- [Activity] Copy each of the items below word for word.
★ ★ ★ ★
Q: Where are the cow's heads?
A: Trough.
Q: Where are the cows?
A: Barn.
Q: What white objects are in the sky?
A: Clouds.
★ ★ ★ ★
- [Task result]
Q: Where are the cow's heads?
A: Trough.
Q: Where are the cows?
A: Barn.
Q: What white objects are in the sky?
A: Clouds.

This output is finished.